> WORK ORDER
Your reply should contain the whole listing below, repeated exactly, and no images.

> RECORDS FOR THE EXERCISE
------------------------------------
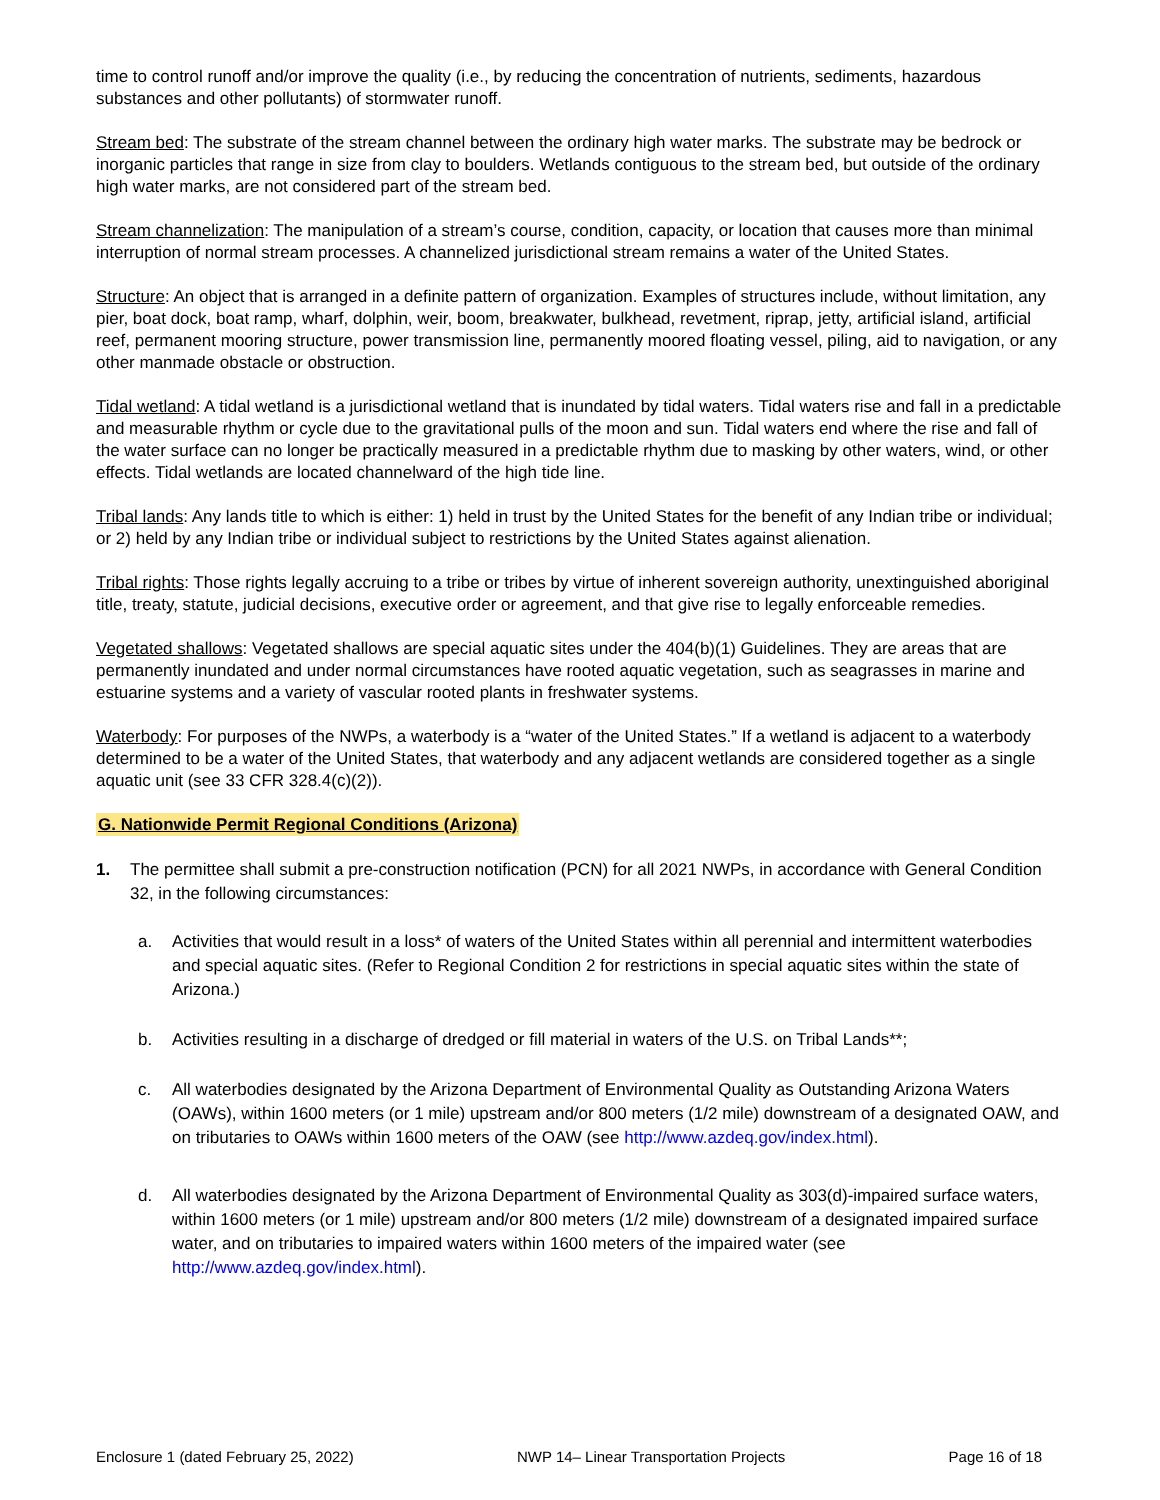time to control runoff and/or improve the quality (i.e., by reducing the concentration of nutrients, sediments, hazardous substances and other pollutants) of stormwater runoff.
Stream bed: The substrate of the stream channel between the ordinary high water marks. The substrate may be bedrock or inorganic particles that range in size from clay to boulders. Wetlands contiguous to the stream bed, but outside of the ordinary high water marks, are not considered part of the stream bed.
Stream channelization: The manipulation of a stream’s course, condition, capacity, or location that causes more than minimal interruption of normal stream processes. A channelized jurisdictional stream remains a water of the United States.
Structure: An object that is arranged in a definite pattern of organization. Examples of structures include, without limitation, any pier, boat dock, boat ramp, wharf, dolphin, weir, boom, breakwater, bulkhead, revetment, riprap, jetty, artificial island, artificial reef, permanent mooring structure, power transmission line, permanently moored floating vessel, piling, aid to navigation, or any other manmade obstacle or obstruction.
Tidal wetland: A tidal wetland is a jurisdictional wetland that is inundated by tidal waters. Tidal waters rise and fall in a predictable and measurable rhythm or cycle due to the gravitational pulls of the moon and sun. Tidal waters end where the rise and fall of the water surface can no longer be practically measured in a predictable rhythm due to masking by other waters, wind, or other effects. Tidal wetlands are located channelward of the high tide line.
Tribal lands: Any lands title to which is either: 1) held in trust by the United States for the benefit of any Indian tribe or individual; or 2) held by any Indian tribe or individual subject to restrictions by the United States against alienation.
Tribal rights: Those rights legally accruing to a tribe or tribes by virtue of inherent sovereign authority, unextinguished aboriginal title, treaty, statute, judicial decisions, executive order or agreement, and that give rise to legally enforceable remedies.
Vegetated shallows: Vegetated shallows are special aquatic sites under the 404(b)(1) Guidelines. They are areas that are permanently inundated and under normal circumstances have rooted aquatic vegetation, such as seagrasses in marine and estuarine systems and a variety of vascular rooted plants in freshwater systems.
Waterbody: For purposes of the NWPs, a waterbody is a “water of the United States.” If a wetland is adjacent to a waterbody determined to be a water of the United States, that waterbody and any adjacent wetlands are considered together as a single aquatic unit (see 33 CFR 328.4(c)(2)).
G. Nationwide Permit Regional Conditions (Arizona)
1. The permittee shall submit a pre-construction notification (PCN) for all 2021 NWPs, in accordance with General Condition 32, in the following circumstances:
a. Activities that would result in a loss* of waters of the United States within all perennial and intermittent waterbodies and special aquatic sites. (Refer to Regional Condition 2 for restrictions in special aquatic sites within the state of Arizona.)
b. Activities resulting in a discharge of dredged or fill material in waters of the U.S. on Tribal Lands**;
c. All waterbodies designated by the Arizona Department of Environmental Quality as Outstanding Arizona Waters (OAWs), within 1600 meters (or 1 mile) upstream and/or 800 meters (1/2 mile) downstream of a designated OAW, and on tributaries to OAWs within 1600 meters of the OAW (see http://www.azdeq.gov/index.html).
d. All waterbodies designated by the Arizona Department of Environmental Quality as 303(d)-impaired surface waters, within 1600 meters (or 1 mile) upstream and/or 800 meters (1/2 mile) downstream of a designated impaired surface water, and on tributaries to impaired waters within 1600 meters of the impaired water (see http://www.azdeq.gov/index.html).
Enclosure 1 (dated February 25, 2022) NWP 14– Linear Transportation Projects Page 16 of 18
------------------------------------
> WRITTEN SOLUTION
time to control runoff and/or improve the quality (i.e., by reducing the concentration of nutrients, sediments, hazardous substances and other pollutants) of stormwater runoff.
Stream bed: The substrate of the stream channel between the ordinary high water marks. The substrate may be bedrock or inorganic particles that range in size from clay to boulders. Wetlands contiguous to the stream bed, but outside of the ordinary high water marks, are not considered part of the stream bed.
Stream channelization: The manipulation of a stream’s course, condition, capacity, or location that causes more than minimal interruption of normal stream processes. A channelized jurisdictional stream remains a water of the United States.
Structure: An object that is arranged in a definite pattern of organization. Examples of structures include, without limitation, any pier, boat dock, boat ramp, wharf, dolphin, weir, boom, breakwater, bulkhead, revetment, riprap, jetty, artificial island, artificial reef, permanent mooring structure, power transmission line, permanently moored floating vessel, piling, aid to navigation, or any other manmade obstacle or obstruction.
Tidal wetland: A tidal wetland is a jurisdictional wetland that is inundated by tidal waters. Tidal waters rise and fall in a predictable and measurable rhythm or cycle due to the gravitational pulls of the moon and sun. Tidal waters end where the rise and fall of the water surface can no longer be practically measured in a predictable rhythm due to masking by other waters, wind, or other effects. Tidal wetlands are located channelward of the high tide line.
Tribal lands: Any lands title to which is either: 1) held in trust by the United States for the benefit of any Indian tribe or individual; or 2) held by any Indian tribe or individual subject to restrictions by the United States against alienation.
Tribal rights: Those rights legally accruing to a tribe or tribes by virtue of inherent sovereign authority, unextinguished aboriginal title, treaty, statute, judicial decisions, executive order or agreement, and that give rise to legally enforceable remedies.
Vegetated shallows: Vegetated shallows are special aquatic sites under the 404(b)(1) Guidelines. They are areas that are permanently inundated and under normal circumstances have rooted aquatic vegetation, such as seagrasses in marine and estuarine systems and a variety of vascular rooted plants in freshwater systems.
Waterbody: For purposes of the NWPs, a waterbody is a “water of the United States.” If a wetland is adjacent to a waterbody determined to be a water of the United States, that waterbody and any adjacent wetlands are considered together as a single aquatic unit (see 33 CFR 328.4(c)(2)).
G. Nationwide Permit Regional Conditions (Arizona)
1. The permittee shall submit a pre-construction notification (PCN) for all 2021 NWPs, in accordance with General Condition 32, in the following circumstances:
a. Activities that would result in a loss* of waters of the United States within all perennial and intermittent waterbodies and special aquatic sites. (Refer to Regional Condition 2 for restrictions in special aquatic sites within the state of Arizona.)
b. Activities resulting in a discharge of dredged or fill material in waters of the U.S. on Tribal Lands**;
c. All waterbodies designated by the Arizona Department of Environmental Quality as Outstanding Arizona Waters (OAWs), within 1600 meters (or 1 mile) upstream and/or 800 meters (1/2 mile) downstream of a designated OAW, and on tributaries to OAWs within 1600 meters of the OAW (see http://www.azdeq.gov/index.html).
d. All waterbodies designated by the Arizona Department of Environmental Quality as 303(d)-impaired surface waters, within 1600 meters (or 1 mile) upstream and/or 800 meters (1/2 mile) downstream of a designated impaired surface water, and on tributaries to impaired waters within 1600 meters of the impaired water (see http://www.azdeq.gov/index.html).
Enclosure 1 (dated February 25, 2022) NWP 14– Linear Transportation Projects Page 16 of 18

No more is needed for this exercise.